I don't know what's happening to me. It happened again. Yeap, I got attacked by a spirit last night, again. This is my third time. It's the kind of physical attack or where an evil spirit just come and rasuk you or something. The first two "attacks" were kinda like binding me in my dream. It's where I have this terrible nightmare about something, then suddenly my heart starts pumping faster and faster, and I begin to sweat. Usually when you get nightmares, you can just wake up from your sleep. But I can't. When I try to wake up from that dream, something just binds me in that dream, "it" stops me from waking up. I yell, "God, save me!" I need to do that for quite a number of times only then I can awaken from those dreams and when I'm awake, I'm saying, "God, save me!" It's kinda like "something" is binding me. Joel said it's incubus - sex demon. Kinda funny but darn, it's scary.

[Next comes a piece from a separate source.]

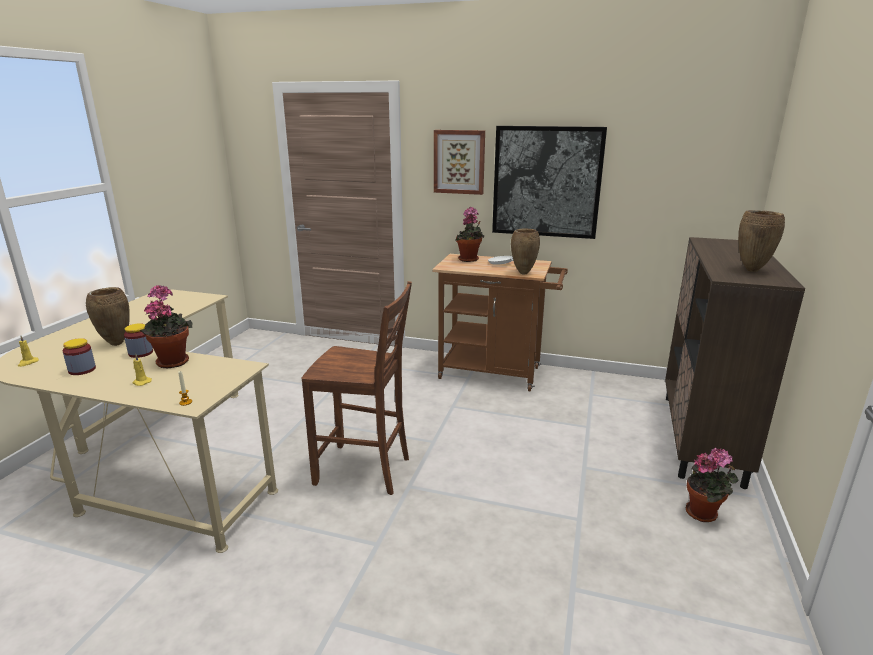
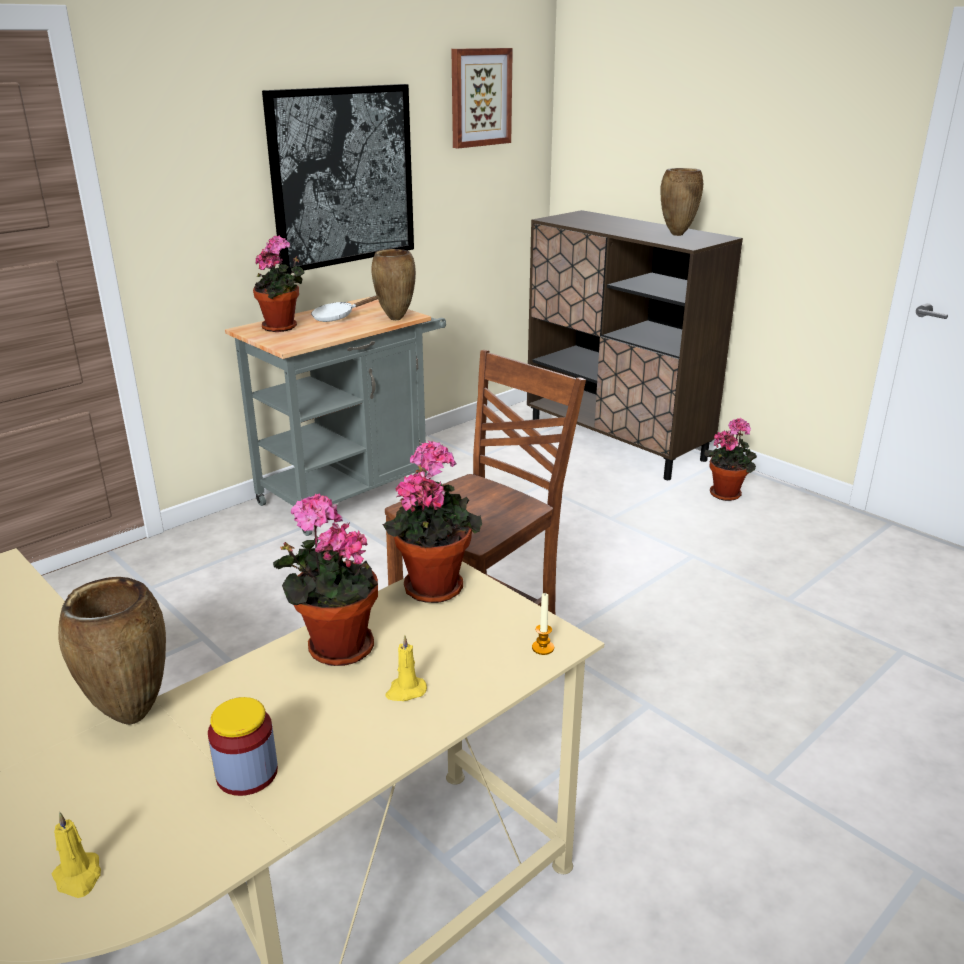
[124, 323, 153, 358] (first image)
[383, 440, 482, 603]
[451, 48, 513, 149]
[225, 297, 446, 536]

And last night's case was I had this dream, where I was in this playground and stuff. I knew some people in the dream. One of them suddenly started challenging my faith. She's kinda like forcing me to doubt my faith. Then suddenly I was kinda like in this room with a very high roof. And then the person looked terrifying and said, "Jesus doesn't exist!" I asked for proof and she pointed to this dark wall, with a mural on it and at the side was a guy's picture which I can't see properly. I don't know what's on the mural, so I wanted to switch on the light. When I turned on the switch, I woke up with my heart racing. I was terrified.

All these "attacks" happen to me because I LET them happen to me. I've been allowing the devil to work in me through music, through the internet, through my thoughts. What do I mean? Music which influences my mind, my emotions. Actually, ALL types of music influence one in many ways, usually the emotion. But it seems the songs I'm listening to now is influencing every aspect of my life, emotionally, and spiritually. I allow the internet to take control of me, to waste time online, away from God. What I thought was right, what I thought that would please God, it is not pleasing God. I've let my mind wander through many thoughts that gives the devil a loophole to enter in. These are my mistakes. Means Jon, more devotion time, less of everything.

I'm still having an aftermath of that dream. God forgive me =(.

All these experiences are to remind me to repent, so repent.